Pour Pierre el-Khoury, « ce que Mark Makhoul a écrit reste dans les limites de sa liberté d’expression. Il n’y a nulle atteinte à la marque ou au prestige de la marque Benihana ».
Le groupe Benihana s’est pourtant obstiné. Et son entêtement à poursuivre un blogueur a mis le feu aux poudres : les blogueurs se sont fédérés, relayant l’information sur le Web arabe, puis mondial. Le mur de la page “Fan” Facebook de Benihana a bientôt été noyé sous les commentaires vindicatifs d’autres blogueurs ou d’internautes (que Benihana a systématiquement supprimés). On pouvait ainsi lire : « Benihana, je pense que votre équipe de management vient juste de ruiner votre réputation en prenant la décision de poursuivre le blogueur le plus populaire du Koweït. » Cet internaute ajoutant : « Je n’avais pas essayé votre restaurant et je ne le ferai jamais, ni au Koweït ni nulle part ailleurs. » De fait, en voulant faire pression sur le blogueur Mark Makhoul, pour qu’il retire la chronique de son restaurant, Benihana a oublié une leçon essentielle des réseaux : mieux vaut laisser exister une mauvaise (mais honnête) critique que de passer pour un censeur.
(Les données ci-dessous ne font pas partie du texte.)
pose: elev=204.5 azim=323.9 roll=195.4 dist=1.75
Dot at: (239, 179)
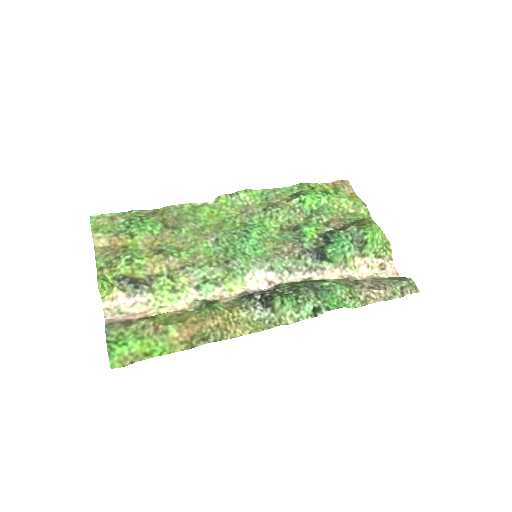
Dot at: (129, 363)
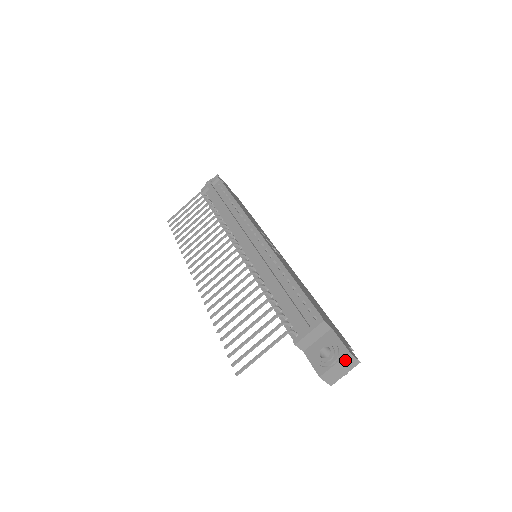
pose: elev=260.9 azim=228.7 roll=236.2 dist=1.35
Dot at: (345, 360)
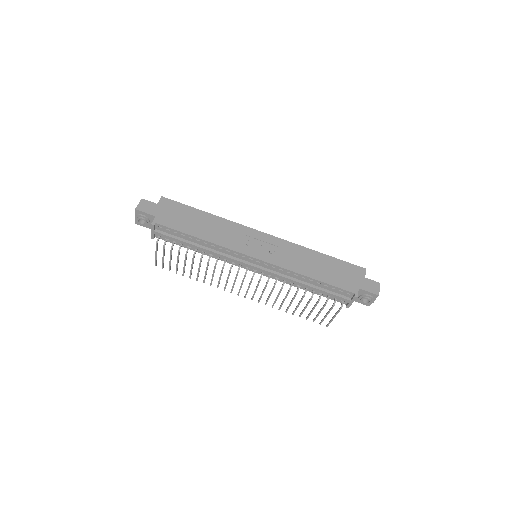
Dot at: occluded
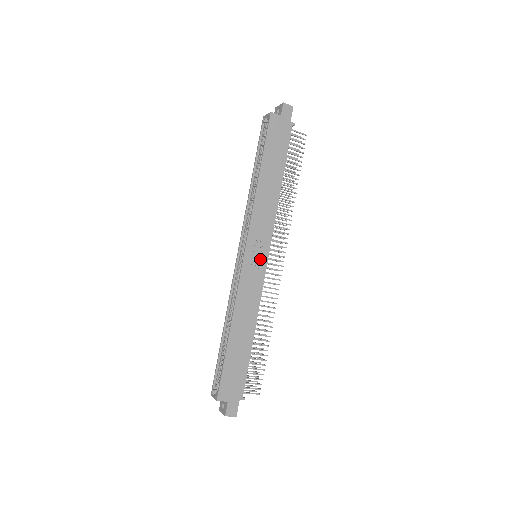
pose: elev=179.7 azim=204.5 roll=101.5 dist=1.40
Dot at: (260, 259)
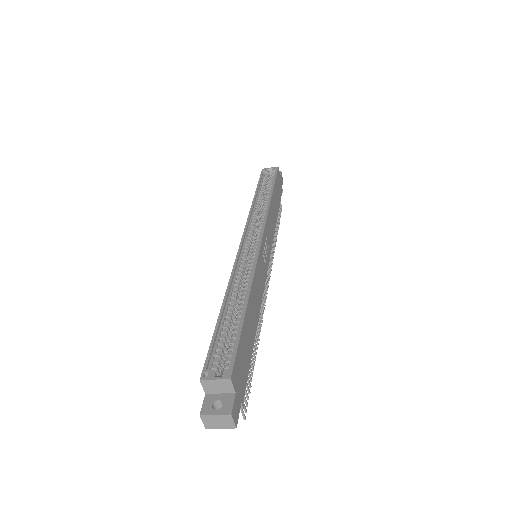
Dot at: (266, 258)
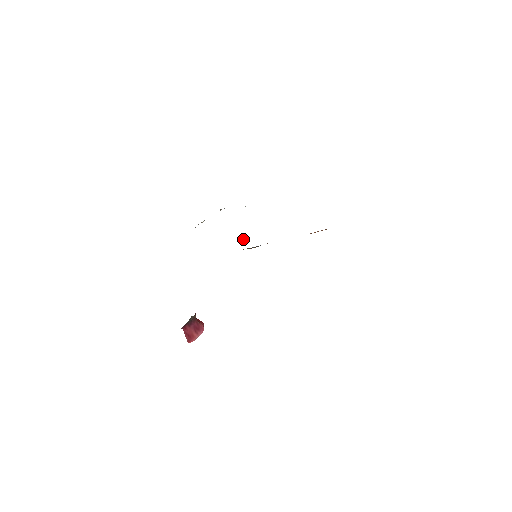
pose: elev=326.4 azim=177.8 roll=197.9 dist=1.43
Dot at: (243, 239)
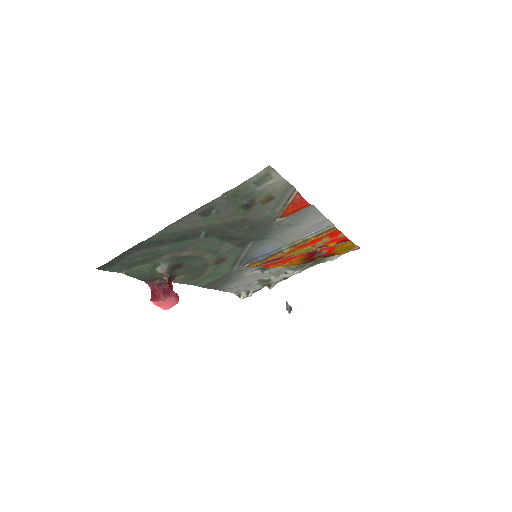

Le “backlash”, cette réaction épidermique des réseaux contre ceux qui attaquent l’un de leurs membres, fait bien plus de dégâts à la réputation d’une marque.

En droit libanais

La possibilité d’exprimer librement ses opinions sans en être inquiété par autrui, ainsi que l’on définit la “liberté d’expression” est l’une des premières libertés politiques. Au Liban, cette liberté fondamentale est reconnue par l’article 13 de la Constitution et l’article 19 de la Déclaration universelle des droits de l’homme (1948) ratifiée en 1972. Toutefois, la liberté d’expression est restreinte dans les limites de la loi comme pour toute parole publique au nom de l’intérêt général. C’est ainsi que le code pénal (article 385) reconnaît un délit de diffamation et d’injure. La diffamation se définit comme l’imputation d’un fait à une personne qui porte atteinte à son honneur ou à sa considération. L’injure, elle, consiste à lui adresser des propos méprisants ou outrageants, ne comportant l’imputation d’aucun fait. La sanction diffère selon que le délit est commis à l’encontre de personnes privées ou publiques. Au Liban, il existe en effet comme dans beaucoup d’autres pays un délit pour “offense au chef de l’État”. En juin dernier, plusieurs jeunes âgés de 27 à 29 ans, proches du mouvement de Michel Aoun, ont été arrêtés sur décision du procureur général Saïd Mirza pour “diffamation et calomnies” à l’encontre du président de la République, au motif de commentaires peu accorts sur leur page Facebook. D’après l’article 386 du code pénal, la diffamation du chef de l’État est passible d’une peine de deux mois à deux ans de prison. L’injure à l’encontre du président, elle, est passible d’un mois à un an de prison (article 388). Dans le cas de personnes privées, la poursuite suppose que ces personnes déposent plainte. Si le délit est commis par le biais d’un imprimé, réglementé par la loi de 1962, ou via les médias audiovisuels, réglementés par la loi de 1994, la poursuite aura lieu devant le tribunal des imprimés. Dans les autres cas, le juge pénal est compétent.